It was then, witnesses say, that they saw one of Mac’s men take another weapon, a sharpened toothbrush, and plant it near Bubba to make it look as though he had used it first. Afterward, McElhiney was said to have enforced a long-standing Aryan Brotherhood policy, which required all witnesses to perjure themselves. “ ‘I’m going to give you a choice,’ ” an associate said that McElhiney told him. “ ‘You can either lie or die on this one.’ ” In a note, McElhiney, who shaved his head after the murder, instructed Ziggy what to do: “The defense you’re going to have is self-defense.” He went on, “Hang tough, Stud. As soon as you get a lawyer direct him to me without further ado. . . . Got it? Stress to him that it’s a must he come see me ’fore you trust him-Our code word will be Mary Mary Quite Contrary.”
Ziggy received a twenty-seven-year sentence and later appeared with a tattoo of a shamrock on his leg, but authorities were never able to prove that McElhiney had ordered the killing (though they did later convict him for smuggling drugs). During the investigation, one unexpected fact emerged: Bubba had not been a snitch after all.
“This isn’t in the job description,” Gregory Jessner said. The Assistant United States Attorney was standing on a loading dock outside the Los Angeles federal courthouse, stacking onto an old wooden dolly boxes of transcripts for his case against the Aryan Brotherhood. There were thirteen in all, and as he worked a small circle of sweat appeared on his starched white shirt. The son of a mathematician, he had a slightly cerebral air. “I don’t really have a bulldog persona,” he said. “I’m not like Marcia Clark.” He had never read a John Grisham novel, and was known to pick up books by Cervantes and David Foster Wallace between trials.
After he wheeled the boxes upstairs, occasionally bumping into walls and doors, he arranged them on a long wooden conference table, and caught his breath. Then he said, “These deal with just one murder in the indictment. It’s nothing.”
Jessner had started investigating the gang in 1992. A convicted murderer was found strangled in his cell at a federal prison in Lompoc, California, and Jessner was assigned the case. Law-enforcement officials often dismiss such crimes as N.H.I.s-“No humans involved”-because the victims are considered to be as unsympathetic as the perps. Trying to break through a web of perjury, Jessner located several witnesses who claimed that the A.B. had murdered a fellow gang member for, among other things, falling in love with a gay prisoner. Although the Brotherhood had a long history of trafficking in “punks,” and although some of its members were known to receive sexual favors in return for protection, the gang considered open homosexuality a sign of weakness, a violation of the A.B. code. “The member made the mistake of kissing on the stairs,” Jessner said.

**Work instruction 1**
Turn the listing below, from its start through the line containing "есе аяқтай а", into a JSON list of strings with one string per line and blank lines omitted. Leave out the pictures.

**Provided records**

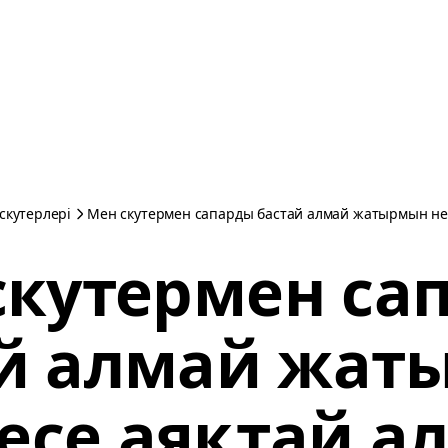
 скутерлері
Мен скутермен сапарды бастай алмай жатырмын н
скутермен са
ай алмай жат
есе аяқтай а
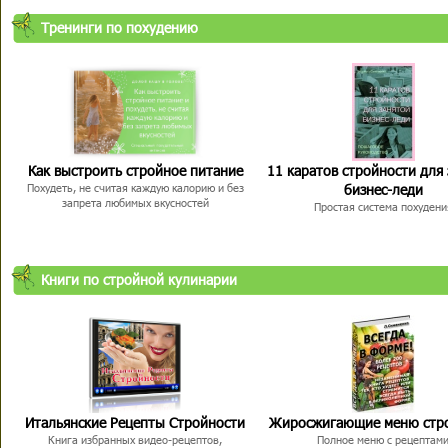
Тренинги по похудению
Как выстроить стройное питание
11 каратов стройности для
бизнес-леди
Похудеть, не считая каждую калорию и без
запрета любимых вкусностей
Простая система похудени
Книги по стройной кулинарии
Итальянские Рецепты Стройности
Жиросжигающие меню стр
Книга избранных видео-рецептов,
Полное меню с рецептам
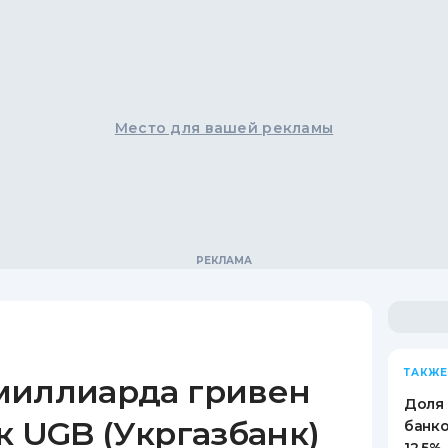
Место для вашей рекламы
ТАКЖЕ
миллиарда гривен
Доля
к UGB (Укргазбанк)
банко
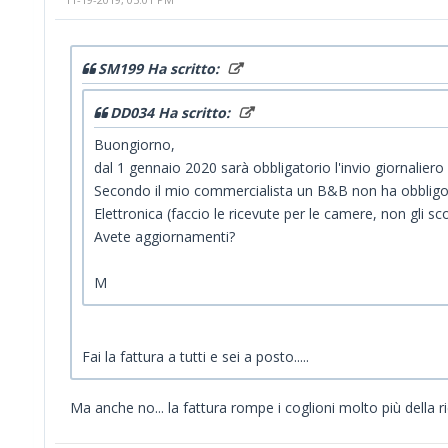
SM199 Ha scritto:
DD034 Ha scritto:
Buongiorno,
dal 1 gennaio 2020 sarà obbligatorio l'invio giornaliero d
Secondo il mio commercialista un B&B non ha obbligo di
Elettronica (faccio le ricevute per le camere, non gli sco
Avete aggiornamenti?
M
Fai la fattura a tutti e sei a posto.....
Ma anche no... la fattura rompe i coglioni molto più della ri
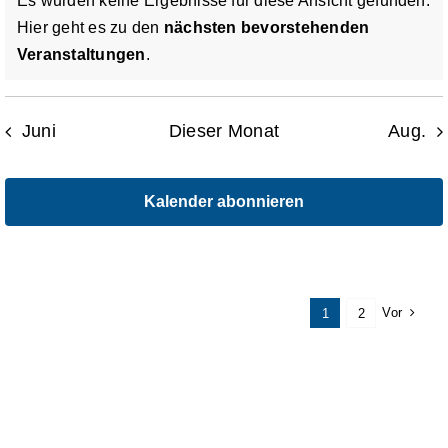
Es wurden keine Ergebnisse für diese Ansicht gefunden.
Hier geht es zu den
nächsten bevorstehenden
Hinweis
Aktuelles
Veranstaltungen
.
Kontakt
Juni
Dieser Monat
Aug.
Leichte Sprache
Kalender abonnieren
Stellenangebote und Praktika
Downloads
Vor
1
2
Erfahrungsberichte
Datenschutzerklärung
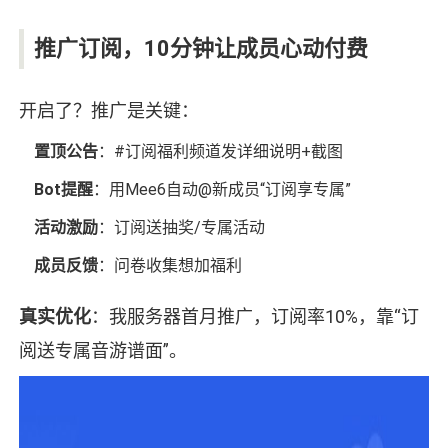
推广订阅，10分钟让成员心动付费
开启了？推广是关键：
置顶公告
：#订阅福利频道发详细说明+截图
Bot提醒
：用Mee6自动@新成员“订阅享专属”
活动激励
：订阅送抽奖/专属活动
成员反馈
：问卷收集想加福利
真实优化
：我服务器首月推广，订阅率10%，靠“订
阅送专属音游谱面”。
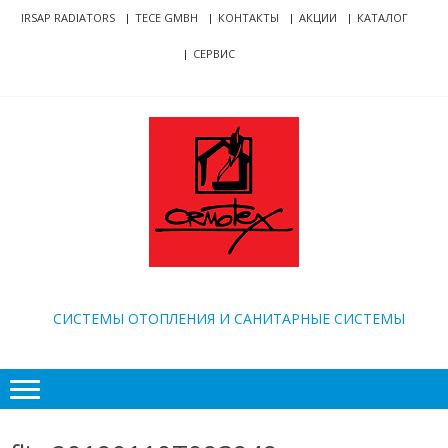
Skip
Skip
IRSAP RADIATORS
TECE GMBH
КОНТАКТЫ
АКЦИИ
КАТАЛОГ
to
to
СЕРВИС
navigation
content
ORMOTEX
CИСТЕМЫ ОТОПЛЕНИЯ И САНИТАРНЫЕ СИСТЕМЫ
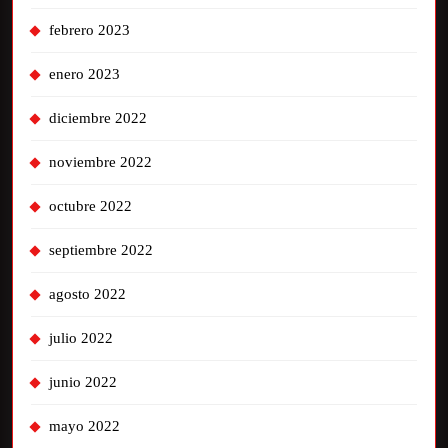
febrero 2023
enero 2023
diciembre 2022
noviembre 2022
octubre 2022
septiembre 2022
agosto 2022
julio 2022
junio 2022
mayo 2022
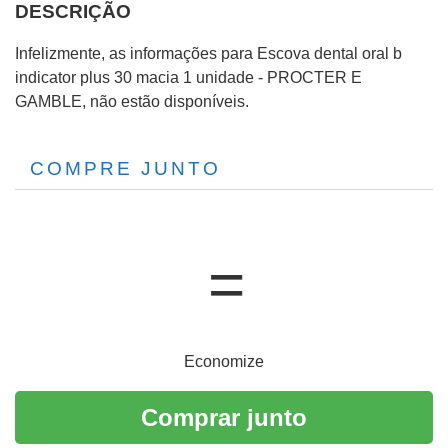
DESCRIÇÃO
Infelizmente, as informações para Escova dental oral b
indicator plus 30 macia 1 unidade - PROCTER E
GAMBLE, não estão disponíveis.
COMPRE JUNTO
Economize
Comprar junto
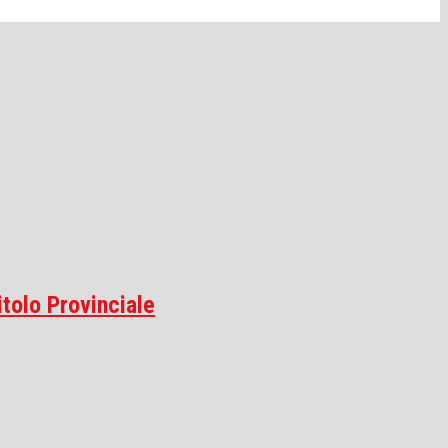
itolo Provinciale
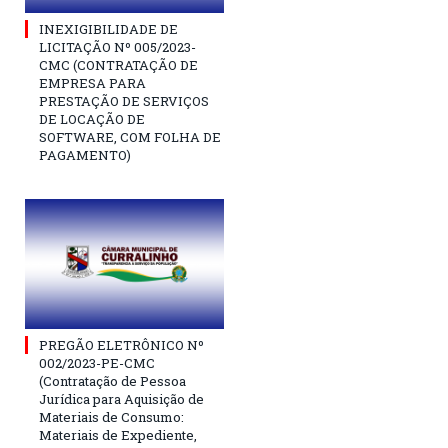
INEXIGIBILIDADE DE
LICITAÇÃO Nº 005/2023-
CMC (CONTRATAÇÃO DE
EMPRESA PARA
PRESTAÇÃO DE SERVIÇOS
DE LOCAÇÃO DE
SOFTWARE, COM FOLHA DE
PAGAMENTO)
PREGÃO ELETRÔNICO Nº
002/2023-PE-CMC
(Contratação de Pessoa
Jurídica para Aquisição de
Materiais de Consumo:
Materiais de Expediente,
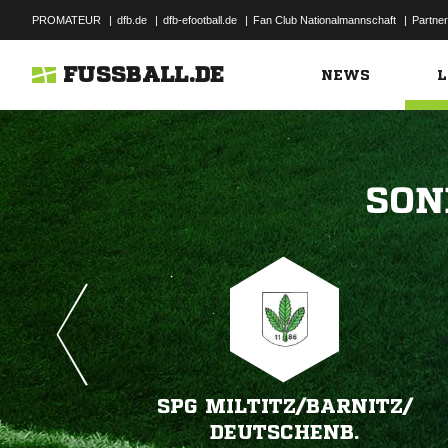
PROMATEUR
|
dfb.de
|
dfb-efootball.de
|
Fan Club Nationalmannschaft
|
Partner
FUSSBALL.DE
NEWS
L

SPG MILTITZ/​BARNITZ/​
DEUTSCHENB.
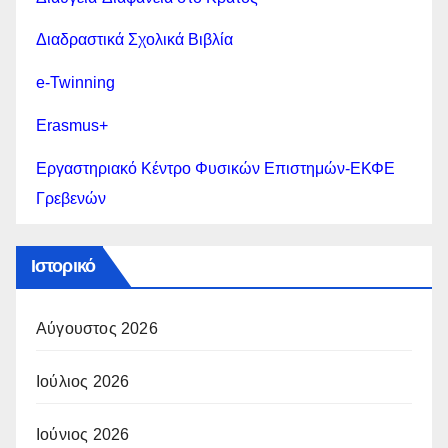
Διαδραστικά Σχολικά Βιβλία
e-Twinning
Erasmus+
Εργαστηριακό Κέντρο Φυσικών Επιστημών-ΕΚΦΕ
Γρεβενών
Ιστορικό
Αύγουστος 2026
Ιούλιος 2026
Ιούνιος 2026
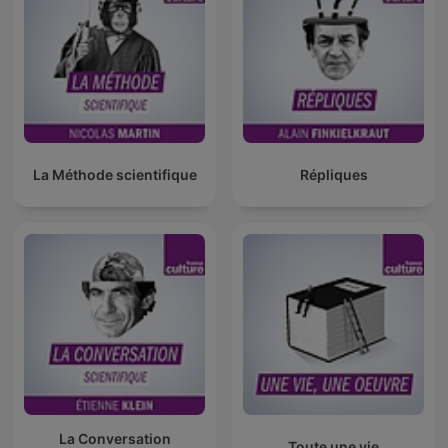
La Méthode scientifique
Répliques
La Conversation
Toute une vie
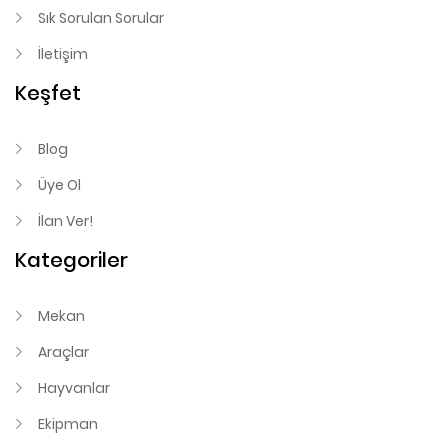
Sık Sorulan Sorular
İletişim
Keşfet
Blog
Üye Ol
İlan Ver!
Kategoriler
Mekan
Araçlar
Hayvanlar
Ekipman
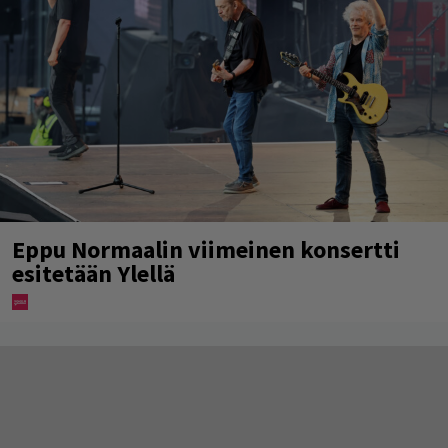
Eppu Normaalin viimeinen konsertti
esitetään Ylellä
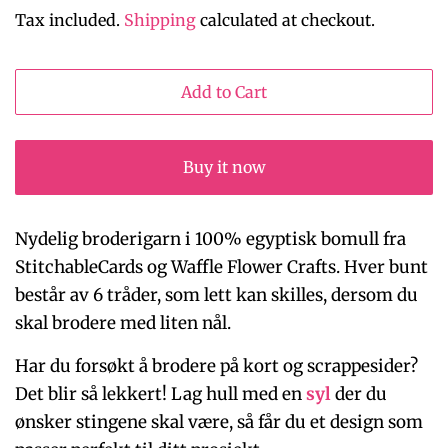
price
price
Tax included.
Shipping
calculated at checkout.
Add to Cart
Buy it now
Nydelig broderigarn i 100% egyptisk bomull fra
StitchableCards og Waffle Flower Crafts. Hver bunt
består av 6 tråder, som lett kan skilles, dersom du
skal brodere med liten nål.
Har du forsøkt å brodere på kort og scrappesider?
Det blir så lekkert! Lag hull med en
syl
der du
ønsker stingene skal være, så får du et design som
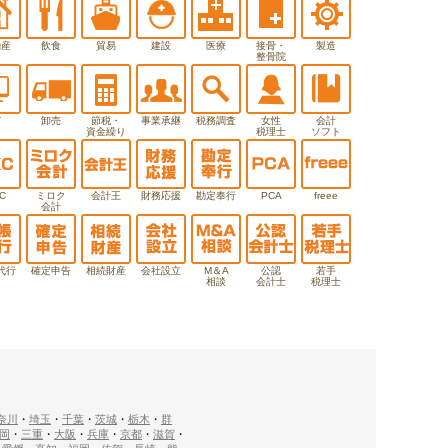
動産
飲食
貿易
建設
医療
接骨・
製造
整骨院
T
卸売
節税・
事業承継
税務調査
女性
会計
資金繰り
税理士
ソフト
C
ミロク
会計王
財務応援
勘定奉行
PCA
freee
会計
代行
確定申告
相続財産
会社設立
M＆A
公認
若手
相談
会計士
税理士
奈川
・
埼玉
・
千葉
・
茨城
・
栃木
・
群
岡
・
三重
・
大阪
・
兵庫
・
京都
・
滋賀
・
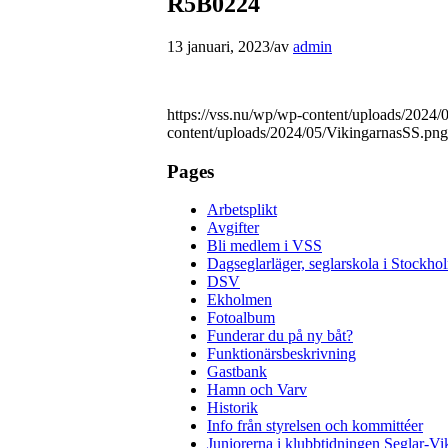
R5B0224
13 januari, 2023
/
av
admin
https://vss.nu/wp/wp-content/uploads/2024
content/uploads/2024/05/VikingarnasSS.png
Pages
Arbetsplikt
Avgifter
Bli medlem i VSS
Dagseglarläger, seglarskola i Stockho
DSV
Ekholmen
Fotoalbum
Funderar du på ny båt?
Funktionärsbeskrivning
Gastbank
Hamn och Varv
Historik
Info från styrelsen och kommittéer
Juniorerna i klubbtidningen Seglar-Vi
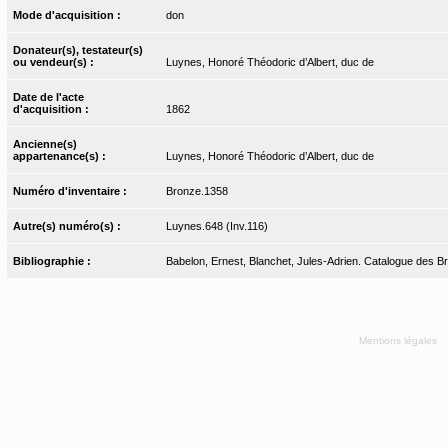
Mode d'acquisition :
don
Donateur(s), testateur(s)
ou vendeur(s) :
Luynes, Honoré Théodoric d’Albert, duc de
Date de l'acte
d'acquisition :
1862
Ancienne(s)
appartenance(s) :
Luynes, Honoré Théodoric d’Albert, duc de
Numéro d'inventaire :
Bronze.1358
Autre(s) numéro(s) :
Luynes.648 (Inv.116)
Bibliographie :
Babelon, Ernest, Blanchet, Jules-Adrien. Catalogue des Bro
Mentions légales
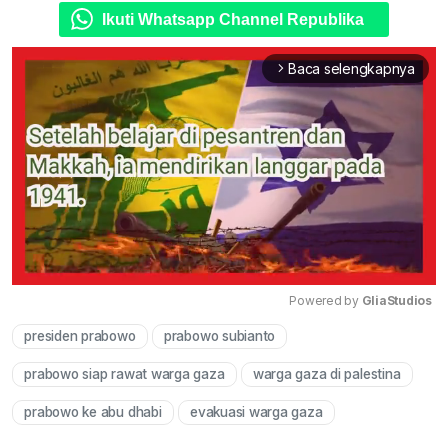
Ikuti Whatsapp Channel Republika
Baca selengkapnya
arrow_forward_ios
Powered by 
GliaStudios
presiden prabowo
prabowo subianto
Mute
prabowo siap rawat warga gaza
warga gaza di palestina
prabowo ke abu dhabi
evakuasi warga gaza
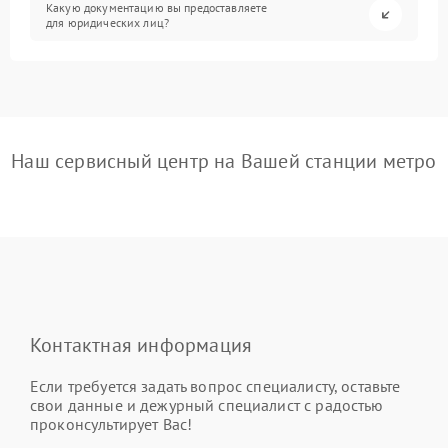
Какую документацию вы предоставляете
для юридических лиц?
Наш сервисный центр на Вашей станции метро
Контактная информация
Если требуется задать вопрос специалисту, оставьте
свои данные и дежурный специалист с радостью
проконсультирует Вас!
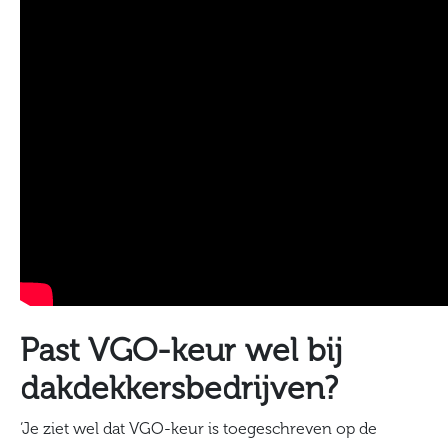
Past VGO-keur wel bij
dakdekkersbedrijven?
‘Je ziet wel dat VGO-keur is toegeschreven op de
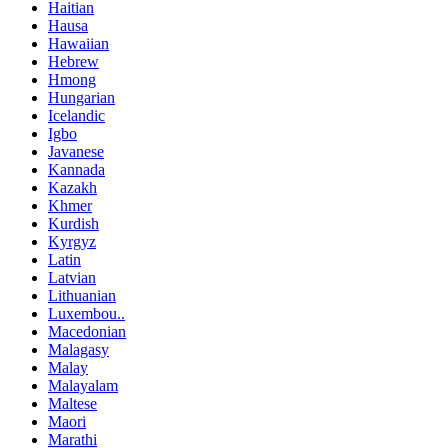
Haitian
Hausa
Hawaiian
Hebrew
Hmong
Hungarian
Icelandic
Igbo
Javanese
Kannada
Kazakh
Khmer
Kurdish
Kyrgyz
Latin
Latvian
Lithuanian
Luxembou..
Macedonian
Malagasy
Malay
Malayalam
Maltese
Maori
Marathi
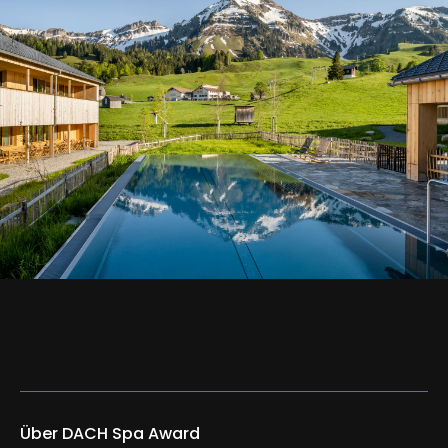
Über DACH Spa Award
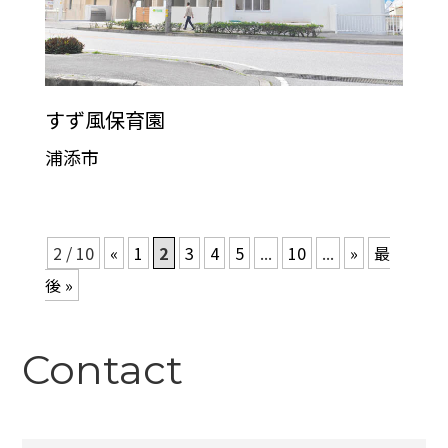
すず風保育園
浦添市
2 / 10
«
1
2
3
4
5
...
10
...
»
最
後 »
Contact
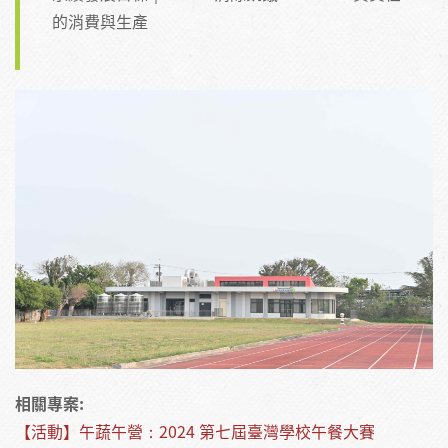
的消費與生產
相關專案:
【活動】午蔬午營：2024 第七屆臺灣學校午餐大賽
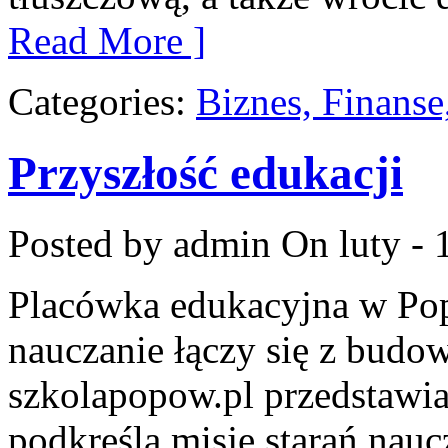
Read More ]
Categories:
Biznes, Finans
Przyszłość edukacji
Posted by admin
On luty - 
Placówka edukacyjna w Pop
nauczanie łączy się z budo
szkolapopow.pl przedstawia
podkreśla misję starań nauc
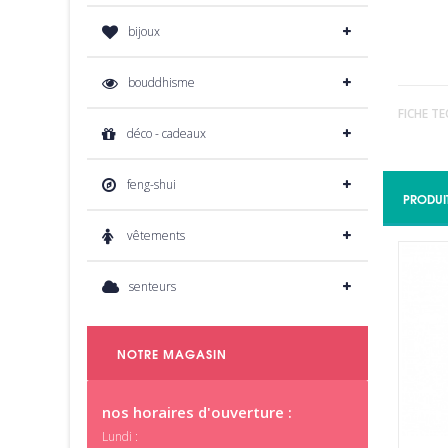
bijoux
bouddhisme
FICHE T
déco - cadeaux
feng-shui
PRODUI
vêtements
senteurs
NOTRE MAGASIN
nos horaires d'ouverture :
Lundi :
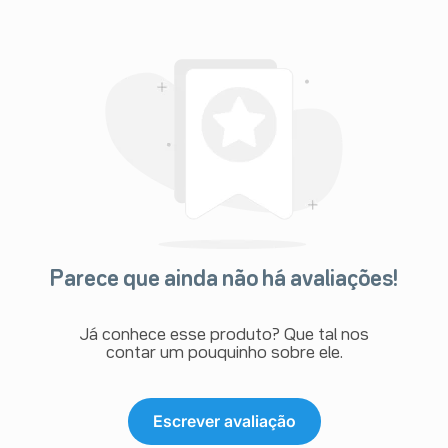
Parece que ainda não há avaliações!
Já conhece esse produto? Que tal nos
contar um pouquinho sobre ele.
Escrever avaliação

**Work instruction 2**
Extend the passage about the Aryan Brotherhood investigation, picking up right after its final sentence.

**Exercise response 1**
[
  " скутерлері",
  "Мен скутермен сапарды бастай алмай жатырмын н",
  "скутермен са",
  "ай алмай жат",
  "есе аяқтай а"
]

**Exercise response 2**
Jessner was able to prove that an A.B. recruit had gone into his associate’s cell, tied a bedsheet around his neck, and strangled him while an accomplice held his legs. Yet Jessner realized that he had done little to impede the gang; as with previous isolated prosecutions, he may have only strengthened it. The recruit was later said to have hung a photograph of his target on his cell wall, like an honorary plaque, and held a celebration with pruno on the anniversary of the murder.
As Jessner dug deeper into this violent subculture, he learned that there were no definitive statistics on A.B. crimes, because so few of them were prosecuted-and because so many associates from other gangs, including the Dirty White Boys and the Mexican Mafia, did its bidding. More general statistics on inmate violence provided a glimpse of what one sociologist once described as “the upsurge of rapacious and murderous groups” inside American prisons. According to the most recent Justice Department census, fifty-one inmates were murdered in prisons in 2000. Moreover, there were more than thirty-four thousand reported assaults by inmates on other inmates, and nearly eighteen thousand on staff. Rape is common; one study of prisons in four states estimated that at least one in five inmates has been sexually assaulted.
Jessner eventually started to dig into hundreds of violent crimes linked to the Aryan Brotherhood. Working with an officer from the Bureau of Alcohol, Tobacco and Firearms named Mike Halualani-a half-Japanese, half-Hawaiian agent who was as brash as Jessner was genteel-Jessner attempted to devise a strategy to break the gang’s stranglehold. But the more he investigated the more it seemed that the gang defied any conventional notion of a prosecution. Jessner told me that he kept asking himself, “How do you stop people who see a murder rap as a badge of honor? How do you stop people who have already been stopped by the law and sentenced to life imprisonment?”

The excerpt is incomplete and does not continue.